This luscious debut is a breath-taking, beautiful piece of fiction set in war-torn Europe during WWI and its aftermath. I was quickly drawn into the life of Lev Pearlmutter, an assimilated German Jew, at odds with himself and his world at this momentous time in our history. After joining the military in 1916, Lev is posted to the Eastern Front. It is while serving there that he meets and falls for Leah, a beautiful young Jewish woman who lives with her extended family.
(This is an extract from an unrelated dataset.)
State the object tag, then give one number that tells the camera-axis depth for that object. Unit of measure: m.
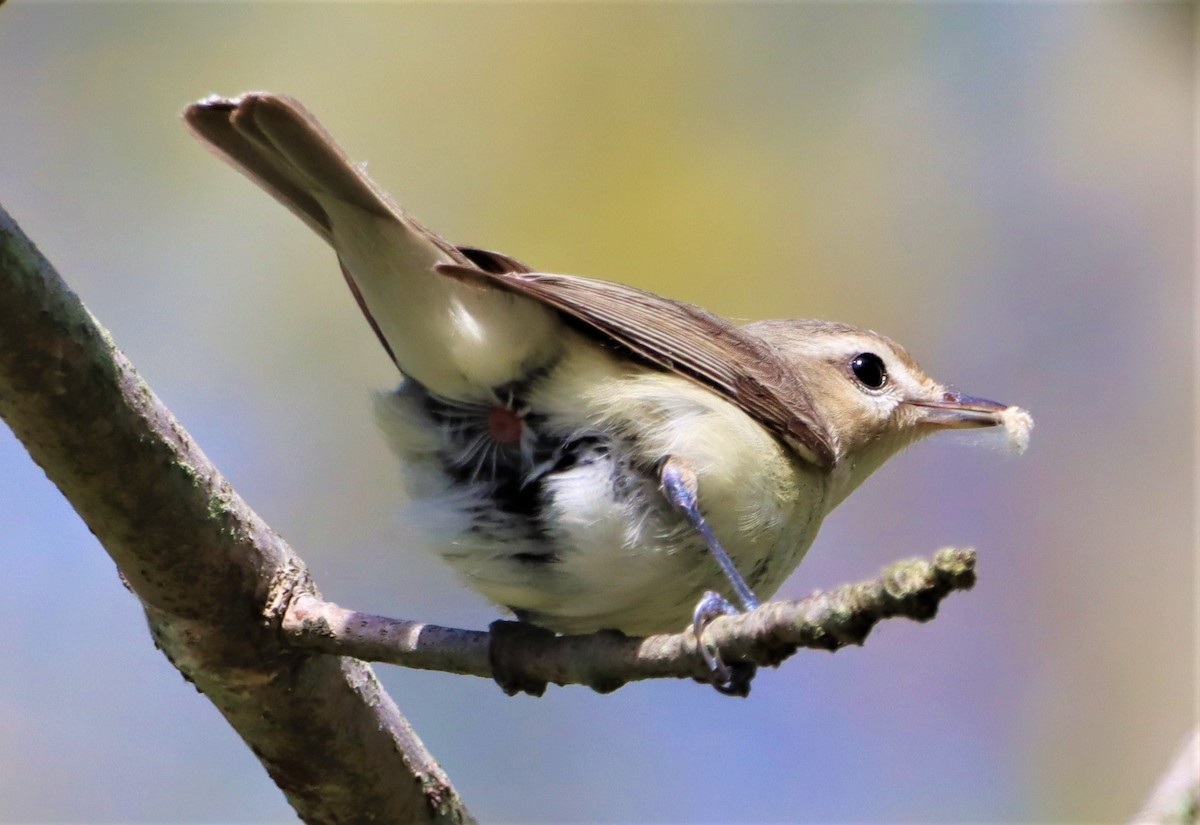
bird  5.37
Lev’s exposure to her way of life becomes a life-changing experience for him.
Upon his return to Berlin, Lev must deal with his distant wife, his treasured daughter, and his difficult son while he tries to reconcile his feelings for Leah and about his Jewish identity to the life he currently lives. This period piece is so well-drawn that you feel yourself walking the streets with Lev and his family, experiencing their emotions, fear, and fates. Despite all that has been written of this era, your understanding of this time and this place and what it meant to be Jewish in Berlin between the two World Wars will stay with you long after your turn the last page.
— Terry Gilman
***2015 National Jewish Book Award Finalist***
A sweeping, gorgeously written debut:
a novel of duty to family and country, the dictates of passion, and blood ties unraveling in the charged political climate of Berlin between the world wars.
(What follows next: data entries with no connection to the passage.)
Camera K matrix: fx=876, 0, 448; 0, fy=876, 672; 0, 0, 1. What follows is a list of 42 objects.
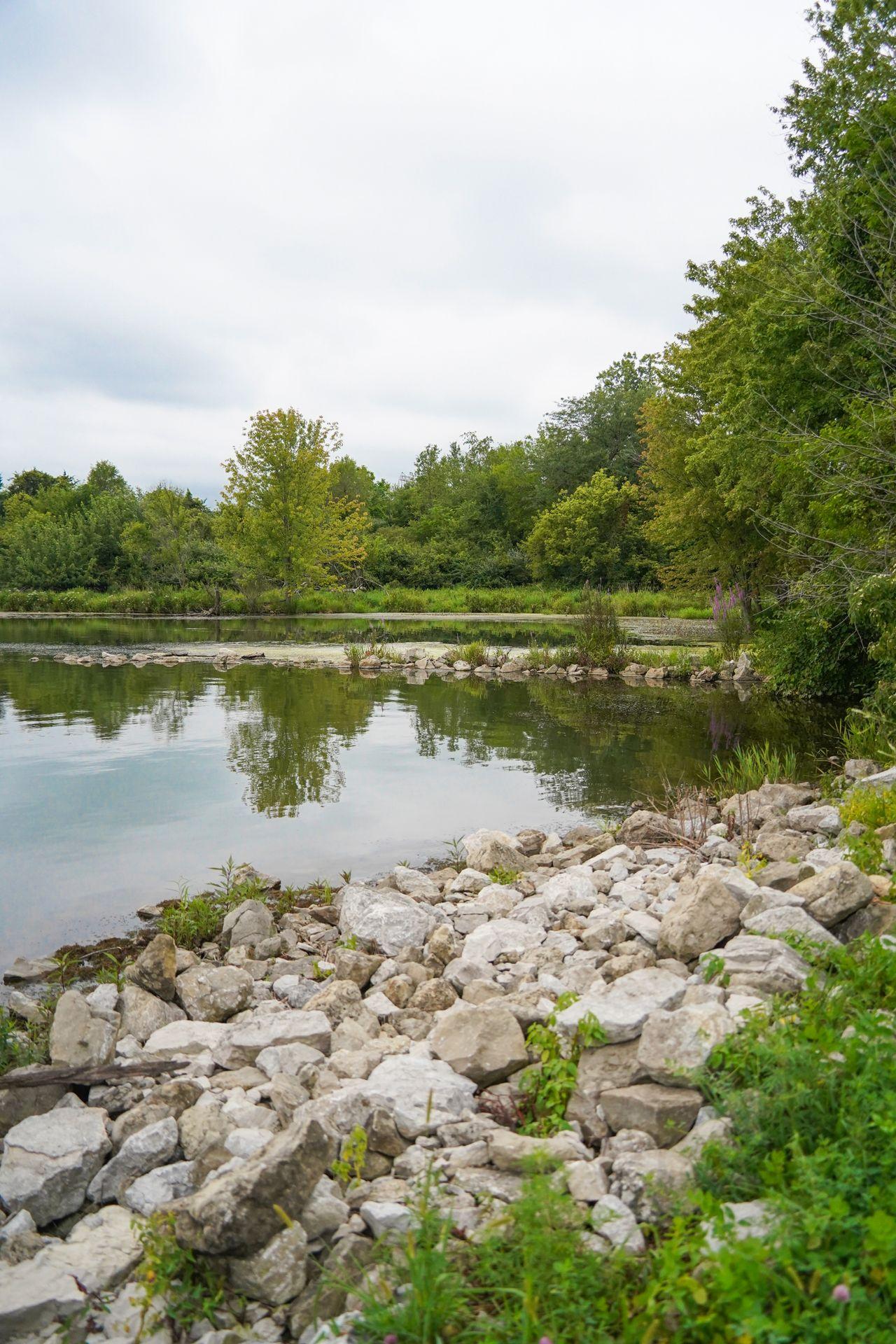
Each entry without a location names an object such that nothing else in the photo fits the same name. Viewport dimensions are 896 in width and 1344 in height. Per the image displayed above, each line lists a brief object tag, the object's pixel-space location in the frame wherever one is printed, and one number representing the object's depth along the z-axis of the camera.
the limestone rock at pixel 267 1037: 3.61
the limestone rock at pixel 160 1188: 2.78
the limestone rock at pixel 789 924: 3.55
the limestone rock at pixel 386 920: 4.96
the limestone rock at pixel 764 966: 3.23
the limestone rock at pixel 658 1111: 2.70
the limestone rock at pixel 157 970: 4.33
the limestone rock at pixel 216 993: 4.25
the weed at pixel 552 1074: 2.93
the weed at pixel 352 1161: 2.69
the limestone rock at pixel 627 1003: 3.12
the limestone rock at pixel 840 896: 3.72
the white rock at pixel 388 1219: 2.44
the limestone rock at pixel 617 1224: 2.26
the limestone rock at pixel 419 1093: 2.92
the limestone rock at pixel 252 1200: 2.41
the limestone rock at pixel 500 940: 4.58
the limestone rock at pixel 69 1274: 2.32
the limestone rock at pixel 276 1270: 2.36
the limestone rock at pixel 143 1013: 3.98
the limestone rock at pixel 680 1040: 2.79
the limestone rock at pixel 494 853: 6.69
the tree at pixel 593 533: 47.47
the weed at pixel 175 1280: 2.37
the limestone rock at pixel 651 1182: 2.36
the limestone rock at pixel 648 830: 7.15
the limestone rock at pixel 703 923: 3.86
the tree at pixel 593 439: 52.25
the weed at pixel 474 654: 22.67
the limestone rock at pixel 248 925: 5.27
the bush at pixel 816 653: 12.66
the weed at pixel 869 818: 4.43
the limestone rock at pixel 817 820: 6.13
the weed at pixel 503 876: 6.34
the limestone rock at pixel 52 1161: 2.79
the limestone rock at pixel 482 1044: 3.22
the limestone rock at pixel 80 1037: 3.55
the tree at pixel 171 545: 50.00
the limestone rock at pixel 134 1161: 2.91
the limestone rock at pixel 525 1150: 2.63
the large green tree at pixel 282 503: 39.28
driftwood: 3.33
Lev Perlmutter, an assimilated, cultured German Jew, enlists to fight in World War I, leaving behind his gentile wife, Josephine, and their children, Franz and Vicki. Moving between Lev's and Josephine's points of view, the first part of the novel focuses on Lev's experiences on the Eastern Front--both in war and in love--which render his life at home a pale aftermath by comparison. The second part of the novel takes us to Berlin, 1927-28. Now young adults, the Perlmutter children grapple with their own questions: Franz, drawn into the Nazi brown shirt movement, struggles with his unexpressed homosexuality; Vicki, seduced by the Jazz Age and everything new, bobs her hair and falls in love with a young man who wants to take her to Palestine.
Unlike many historical novels of its kind, The Empire of the Senses
is not about the Holocaust but about the juxtaposition of events that led to it, and about why it was unimaginable to ordinary people like Lev and his wife. Plotted with meticulous precision and populated with characters who feel and dream to the fullest, it holds us rapt as the tides of cultural loss and ethnic hatred come to coexist with those of love, passion, and the power of the human spirit.